Wpis z mikrobloga

Dwa dni temu śniło mi się, że pracuję w Pionie Kreatywnym Tefałenu. #tvn Realistycznie, siedzimy na zebraniu projektowym, jest burza mózgów. Chodzi o to, że potrzebny jest nowy wyciskacz łez, ckliwa historia, która napędzi oglądalność, coś, czego jeszcze nie było. Chodzimy wokół stołu, rzucamy pomysłami, aż tu nagle - doznajemy oświecenia. Pada pomysł czarno białego ujęcia: tuż po awarii elektrowni w Czarnobylu trwa ewakuacja Prypeci. Ostatnia rodzina ma właśnie zostać załadowana na ciężarówkę, ale odwracają się, po ich twarzach spływają łzy i mężczyzna mówi drżącym głosem: "niet, nikagda nie jedziem, tu jest nasza ojczyzna". Wjeżdża kolorowa plansza: "Ostatnia rodzina w Czarnobylu". Choć wiemy, że tytuł jest do modyfikacji, wiemy wszyscy, że to chwyci, że miliony widzów będą śledzić życie codzienne ludzi, którzy z miłości do miejsca swego zamieszkania radzą sobie w skrajnych życiowo warunkach. Dzwonimy, nagrywamy, produkcja ruszy na 100%, trzeba tylko ruszyć sztabem grafików i mamy hit!

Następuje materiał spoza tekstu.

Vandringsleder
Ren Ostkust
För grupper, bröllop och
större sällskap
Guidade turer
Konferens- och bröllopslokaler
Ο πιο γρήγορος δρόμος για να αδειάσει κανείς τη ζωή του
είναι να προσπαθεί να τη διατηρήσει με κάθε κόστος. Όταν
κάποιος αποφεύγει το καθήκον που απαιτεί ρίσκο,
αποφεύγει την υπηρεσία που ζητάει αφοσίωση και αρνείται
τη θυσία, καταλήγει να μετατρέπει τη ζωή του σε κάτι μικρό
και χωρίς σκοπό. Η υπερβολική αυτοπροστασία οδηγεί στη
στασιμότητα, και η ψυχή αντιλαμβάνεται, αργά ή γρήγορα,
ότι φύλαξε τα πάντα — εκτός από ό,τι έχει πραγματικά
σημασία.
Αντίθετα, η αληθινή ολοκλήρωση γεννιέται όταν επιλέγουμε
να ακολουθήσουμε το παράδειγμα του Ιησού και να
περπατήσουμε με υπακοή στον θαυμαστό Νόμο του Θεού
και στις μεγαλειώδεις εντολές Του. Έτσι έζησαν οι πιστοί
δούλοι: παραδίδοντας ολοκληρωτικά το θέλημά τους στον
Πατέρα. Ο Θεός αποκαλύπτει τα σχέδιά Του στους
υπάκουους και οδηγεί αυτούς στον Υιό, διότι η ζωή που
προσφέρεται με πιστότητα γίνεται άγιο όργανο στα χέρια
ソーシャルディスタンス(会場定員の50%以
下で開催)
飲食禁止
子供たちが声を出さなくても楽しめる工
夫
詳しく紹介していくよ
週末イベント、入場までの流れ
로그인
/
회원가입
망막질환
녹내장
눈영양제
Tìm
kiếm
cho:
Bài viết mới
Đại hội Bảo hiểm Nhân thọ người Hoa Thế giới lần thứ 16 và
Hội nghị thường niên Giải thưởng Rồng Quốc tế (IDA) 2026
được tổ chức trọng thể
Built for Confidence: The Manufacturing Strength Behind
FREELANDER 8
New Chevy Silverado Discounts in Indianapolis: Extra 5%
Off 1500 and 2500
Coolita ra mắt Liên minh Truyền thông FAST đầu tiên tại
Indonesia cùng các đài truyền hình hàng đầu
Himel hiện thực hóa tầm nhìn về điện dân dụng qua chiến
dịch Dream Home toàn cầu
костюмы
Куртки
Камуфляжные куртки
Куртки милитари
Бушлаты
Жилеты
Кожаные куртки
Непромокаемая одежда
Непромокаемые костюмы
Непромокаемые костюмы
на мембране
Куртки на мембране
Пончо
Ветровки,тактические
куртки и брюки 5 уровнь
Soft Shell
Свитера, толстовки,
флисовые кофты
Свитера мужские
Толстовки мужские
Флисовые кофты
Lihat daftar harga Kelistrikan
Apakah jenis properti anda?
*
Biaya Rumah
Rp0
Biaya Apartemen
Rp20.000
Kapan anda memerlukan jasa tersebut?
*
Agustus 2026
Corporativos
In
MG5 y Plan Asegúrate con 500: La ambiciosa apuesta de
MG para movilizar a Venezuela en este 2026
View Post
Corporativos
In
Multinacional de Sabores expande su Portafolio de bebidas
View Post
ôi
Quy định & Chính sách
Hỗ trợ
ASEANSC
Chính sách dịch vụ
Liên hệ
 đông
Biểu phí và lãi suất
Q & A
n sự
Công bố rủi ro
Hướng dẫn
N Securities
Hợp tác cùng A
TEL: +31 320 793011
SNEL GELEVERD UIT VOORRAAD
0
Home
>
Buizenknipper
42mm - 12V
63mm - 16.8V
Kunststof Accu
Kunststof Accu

Obudziłem się oczywiście z poczuciem, że pomysł jest dość absurdalny, choć ma pewien potencjał, patrząc na to co się ostatnio dzieje w mediach. I wczoraj przez przypadek obejrzeliśmy reportaż o Prypeci, w którym pojawia się... ostatnia rodzina w Czarnobylu. Mieli ich ewakuować, ale kobieta płakała, że jakieś pomidory zostawili... i zostali. I żyją tam. Wyobraźcie sobie moje zaskoczenie na wszystkich płaszczyznach. Jak żyć?